1. The problem statement, all variables and given/known data

can anyone explain/prove why the gradient vector is perpendicular to level curves?

2. Relevant equations

3. The attempt at a solution

2. Jul 28, 2014

I think this could be a good exercise for you to prove yourself. I will give some pointers.
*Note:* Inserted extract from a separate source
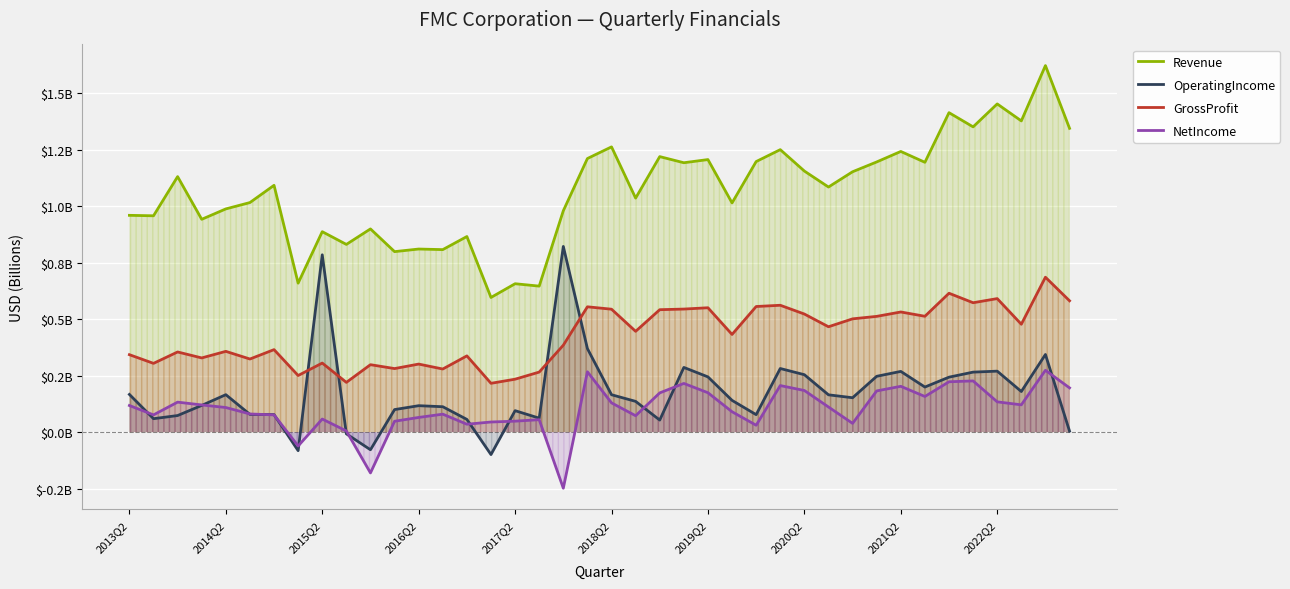

Does the chart display data point markers on the line(s)?

No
You have a function $f : \mathbb{R}^n \rightarrow \mathbb{R}$ and level sets such that $f(x_1,..., x_n) = c.$

Let $\gamma(t) = (x_1(t),...,x_n(t))$ be a curve on the level surface and consider $g(t) = f(x_1(t),...,x_n(t))$. Now compute $\frac{d}{dt}g(t)$.

Last edited: Jul 28, 2014
3. Jul 28, 2014

### slider142

The directional derivative DuF(P) of a function F in the direction of the unit vector u at the point P is equivalent to the dot product of the gradient vector ∇F(P) with the unit vector u (this is something you should prove if you have not already done so).
The value of F does not change in the direction of the tangent vector to the level curve that passes through P, since a level curve is a set of points where the value of F is constant. Therefore, the directional derivative of F in that direction is 0. Since this is equivalent to the dot product between ∇F(P) and any unit tangent vector to the level curve, and assuming neither vector is the zero vector, the two vectors must be perpendicular.
You can put each of these intuitive arguments into rigorous mathematical form in order to get a more rigorous picture.

Edit: I agree with Quesadilla (it looks like we posted at the same time). This is something you may like to prove rigorously yourself, if you understand the definition of the gradient, dot product, and directional derivative. It is a walk through a series of definitions.